The Form 4 discloses non-cash compensation: 651 DSUs and 10,430 RSUs granted on 08/15/2025. The DSUs are to be settled in shares on July 28, 2026, and the RSUs vest on the same date subject to continued board service, which aligns executive pay with future equity performance. The filing shows combined direct beneficial ownership rising to 944,779 shares with an additional 226,089 shares held indirectly. These are typical governance and compensation disclosures and do not reflect sales or changes to leverage or debt. Impact to outstanding share count will depend on settlement practices but no exercise or cash transactions are reported here.
TL;DR: Director elected equity-based compensation and retention vesting; standard governance disclosure with service-based vesting conditions.
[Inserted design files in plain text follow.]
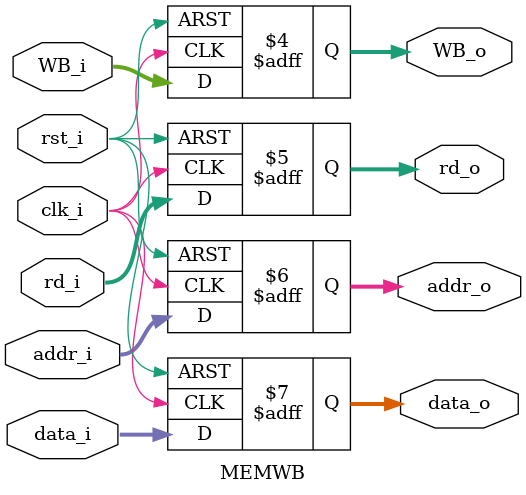
<source format=v>
module MEMWB(
    clk_i,
    rst_i,
    WB_i,
    addr_i,
    data_i,
    rd_i,
    WB_o,
    addr_o,
    data_o,
    rd_o
);

input               clk_i, rst_i;
input	[1:0]	    WB_i;
input	[4:0]	    rd_i;
input   [31:0]      addr_i, data_i;
output  [1:0]       WB_o;
output  [4:0]       rd_o;
output 	[31:0]      addr_o, data_o;

reg     [1:0]       WB_o;
reg     [4:0]       rd_o;
reg     [31:0]      addr_o, data_o;


always@(posedge clk_i or negedge rst_i) begin
    if(~rst_i) begin
        // $display("initialize MEMWB");
        WB_o <= 0;
        addr_o <= 0;
        data_o <= 0;
        rd_o <= 0;
    end
    else begin
    	WB_o <= WB_i;
    	addr_o <= addr_i;
    	data_o <= data_i;
    	rd_o <= rd_i;
    end
end

always @(data_o) begin
    $display("MEMWB-data: %b", data_o);
end

endmodule
</source>
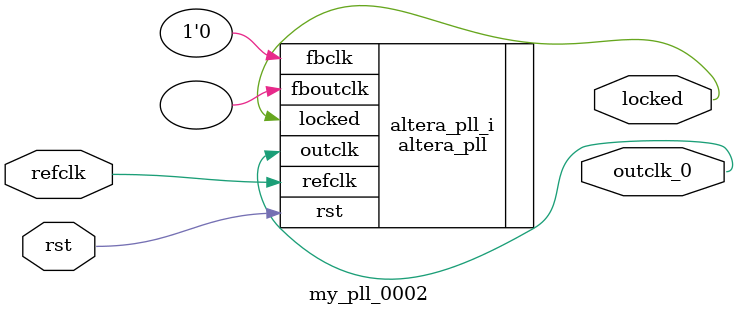
<source format=v>
`timescale 1ns/10ps
module  my_pll_0002(

	// interface 'refclk'
	input wire refclk,

	// interface 'reset'
	input wire rst,

	// interface 'outclk0'
	output wire outclk_0,

	// interface 'locked'
	output wire locked
);

	altera_pll #(
		.fractional_vco_multiplier("false"),
		.reference_clock_frequency("50.0 MHz"),
		.operation_mode("normal"),
		.number_of_clocks(1),
		.output_clock_frequency0("250.000000 MHz"),
		.phase_shift0("0 ps"),
		.duty_cycle0(50),
		.output_clock_frequency1("0 MHz"),
		.phase_shift1("0 ps"),
		.duty_cycle1(50),
		.output_clock_frequency2("0 MHz"),
		.phase_shift2("0 ps"),
		.duty_cycle2(50),
		.output_clock_frequency3("0 MHz"),
		.phase_shift3("0 ps"),
		.duty_cycle3(50),
		.output_clock_frequency4("0 MHz"),
		.phase_shift4("0 ps"),
		.duty_cycle4(50),
		.output_clock_frequency5("0 MHz"),
		.phase_shift5("0 ps"),
		.duty_cycle5(50),
		.output_clock_frequency6("0 MHz"),
		.phase_shift6("0 ps"),
		.duty_cycle6(50),
		.output_clock_frequency7("0 MHz"),
		.phase_shift7("0 ps"),
		.duty_cycle7(50),
		.output_clock_frequency8("0 MHz"),
		.phase_shift8("0 ps"),
		.duty_cycle8(50),
		.output_clock_frequency9("0 MHz"),
		.phase_shift9("0 ps"),
		.duty_cycle9(50),
		.output_clock_frequency10("0 MHz"),
		.phase_shift10("0 ps"),
		.duty_cycle10(50),
		.output_clock_frequency11("0 MHz"),
		.phase_shift11("0 ps"),
		.duty_cycle11(50),
		.output_clock_frequency12("0 MHz"),
		.phase_shift12("0 ps"),
		.duty_cycle12(50),
		.output_clock_frequency13("0 MHz"),
		.phase_shift13("0 ps"),
		.duty_cycle13(50),
		.output_clock_frequency14("0 MHz"),
		.phase_shift14("0 ps"),
		.duty_cycle14(50),
		.output_clock_frequency15("0 MHz"),
		.phase_shift15("0 ps"),
		.duty_cycle15(50),
		.output_clock_frequency16("0 MHz"),
		.phase_shift16("0 ps"),
		.duty_cycle16(50),
		.output_clock_frequency17("0 MHz"),
		.phase_shift17("0 ps"),
		.duty_cycle17(50),
		.pll_type("General"),
		.pll_subtype("General")
	) altera_pll_i (
		.rst	(rst),
		.outclk	({outclk_0}),
		.locked	(locked),
		.fboutclk	( ),
		.fbclk	(1'b0),
		.refclk	(refclk)
	);
endmodule


</source>
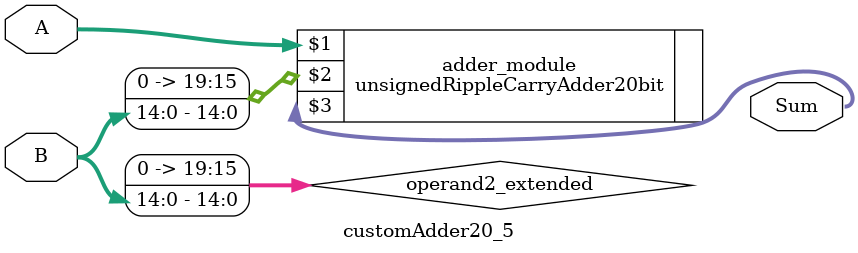
<source format=v>

module customAdder20_5(
                    input [19 : 0] A,
                    input [14 : 0] B,
                    
                    output [20 : 0] Sum
            );

    wire [19 : 0] operand2_extended;
    
    assign operand2_extended =  {5'b0, B};
    
    unsignedRippleCarryAdder20bit adder_module(
        A,
        operand2_extended,
        Sum
    );
    
endmodule
        
</source>
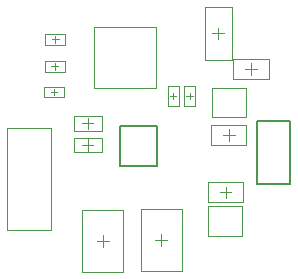
<source format=gbr>
G04*
G04 #@! TF.GenerationSoftware,Altium Limited,Altium Designer,23.10.1 (27)*
G04*
G04 Layer_Color=0*
%FSLAX42Y42*%
%MOMM*%
G71*
G04*
G04 #@! TF.SameCoordinates,D788F153-7B32-47A3-9728-DC68925F5BF0*
G04*
G04*
G04 #@! TF.FilePolarity,Positive*
G04*
G01*
G75*
%ADD11C,0.20*%
%ADD96C,0.10*%
%ADD97C,0.05*%
D11*
X-320Y2582D02*
X-10D01*
Y2244D02*
Y2582D01*
X-320Y2244D02*
X-10D01*
X-320D02*
Y2582D01*
X837Y2620D02*
X1118D01*
Y2089D02*
Y2620D01*
X837Y2089D02*
X1118D01*
X837D02*
Y2620D01*
D96*
X458Y3365D02*
X558D01*
X508Y3315D02*
Y3415D01*
X-520Y1606D02*
X-420D01*
X-470Y1556D02*
Y1656D01*
X25Y1569D02*
Y1669D01*
X-25Y1619D02*
X75D01*
D97*
X422Y1903D02*
X712D01*
X422Y1653D02*
Y1903D01*
Y1653D02*
X712D01*
Y1903D01*
X623Y3140D02*
Y3590D01*
X393Y3140D02*
Y3590D01*
Y3140D02*
X623D01*
X393Y3590D02*
X623D01*
X452Y2906D02*
X742D01*
X452Y2656D02*
Y2906D01*
Y2656D02*
X742D01*
Y2906D01*
X-295Y1345D02*
Y1867D01*
X-645Y1345D02*
Y1867D01*
Y1345D02*
X-295D01*
X-645Y1867D02*
X-295D01*
X-1277Y1701D02*
X-907D01*
X-1277D02*
Y2561D01*
X-907D01*
Y1701D02*
Y2561D01*
X-798Y2825D02*
Y2915D01*
X-968Y2825D02*
Y2915D01*
X-798D01*
X-968Y2825D02*
X-798D01*
X-911Y2870D02*
X-856D01*
X-883Y2843D02*
Y2898D01*
X-540Y2902D02*
X-19D01*
X-540Y3423D02*
X-19D01*
Y2902D02*
Y3423D01*
X-540Y2902D02*
Y3423D01*
X82Y2753D02*
X172D01*
X82Y2923D02*
X172D01*
Y2753D02*
Y2923D01*
X82Y2753D02*
Y2923D01*
X127Y2810D02*
Y2865D01*
X100Y2838D02*
X154D01*
X222Y2753D02*
X312D01*
X222Y2923D02*
X312D01*
Y2753D02*
Y2923D01*
X222Y2753D02*
Y2923D01*
X267Y2810D02*
Y2865D01*
X239Y2838D02*
X294D01*
X-791Y3041D02*
Y3131D01*
X-961Y3041D02*
Y3131D01*
X-791D01*
X-961Y3041D02*
X-791D01*
X-904Y3086D02*
X-849D01*
X-876Y3059D02*
Y3114D01*
X420Y2104D02*
X720D01*
X420Y1934D02*
X720D01*
X570Y1969D02*
Y2069D01*
X520Y2019D02*
X620D01*
X420Y1934D02*
Y2104D01*
X720Y1934D02*
Y2104D01*
X446Y2587D02*
X746D01*
X446Y2417D02*
X746D01*
X596Y2452D02*
Y2552D01*
X546Y2502D02*
X646D01*
X446Y2417D02*
Y2587D01*
X746Y2417D02*
Y2587D01*
X-150Y1880D02*
X200D01*
X-150Y1358D02*
X200D01*
X-150D02*
Y1880D01*
X200Y1358D02*
Y1880D01*
X-870Y3287D02*
Y3342D01*
X-898Y3315D02*
X-843D01*
X-956Y3360D02*
X-786D01*
X-956Y3270D02*
X-786D01*
Y3360D01*
X-956Y3270D02*
Y3360D01*
X637Y2976D02*
Y3146D01*
X937Y2976D02*
Y3146D01*
X737Y3061D02*
X837D01*
X787Y3011D02*
Y3111D01*
X637Y3146D02*
X937D01*
X637Y2976D02*
X937D01*
X-477Y2361D02*
Y2481D01*
X-717Y2361D02*
Y2481D01*
X-477D01*
X-717Y2361D02*
X-477D01*
X-644Y2421D02*
X-549D01*
X-597Y2374D02*
Y2469D01*
X-477Y2543D02*
Y2664D01*
X-717Y2543D02*
Y2664D01*
X-477D01*
X-717Y2543D02*
X-477D01*
X-644Y2603D02*
X-549D01*
X-597Y2556D02*
Y2651D01*
M02*

</source>
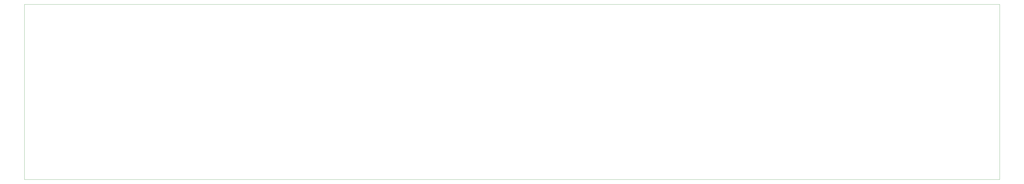
<source format=gm1>
G04 #@! TF.GenerationSoftware,KiCad,Pcbnew,(5.1.10)-1*
G04 #@! TF.CreationDate,2022-02-04T18:39:41-05:00*
G04 #@! TF.ProjectId,Utility_board,5574696c-6974-4795-9f62-6f6172642e6b,rev?*
G04 #@! TF.SameCoordinates,Original*
G04 #@! TF.FileFunction,Profile,NP*
%FSLAX46Y46*%
G04 Gerber Fmt 4.6, Leading zero omitted, Abs format (unit mm)*
G04 Created by KiCad (PCBNEW (5.1.10)-1) date 2022-02-04 18:39:41*
%MOMM*%
%LPD*%
G01*
G04 APERTURE LIST*
G04 #@! TA.AperFunction,Profile*
%ADD10C,0.050000*%
G04 #@! TD*
G04 APERTURE END LIST*
D10*
X433241000Y-26051000D02*
X33401000Y-26051000D01*
X433241000Y-26051000D02*
X433241000Y-98051000D01*
X33401000Y-98051000D02*
X433241000Y-98051000D01*
X33401000Y-26051000D02*
X33401000Y-98051000D01*
M02*

</source>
The report documents that the director elected to receive quarterly board compensation in DSUs and received RSUs under the 2021 Omnibus Incentive Plan, both subject to future settlement or vesting on July 28, 2026 contingent on continued service. This structure is commonly used to align director incentives with shareholder outcomes and to promote retention. The disclosure appropriately identifies indirect holdings via an affiliated entity (BTCSJC Music LLC) and provides required dates and quantities, meeting Section 16 reporting norms.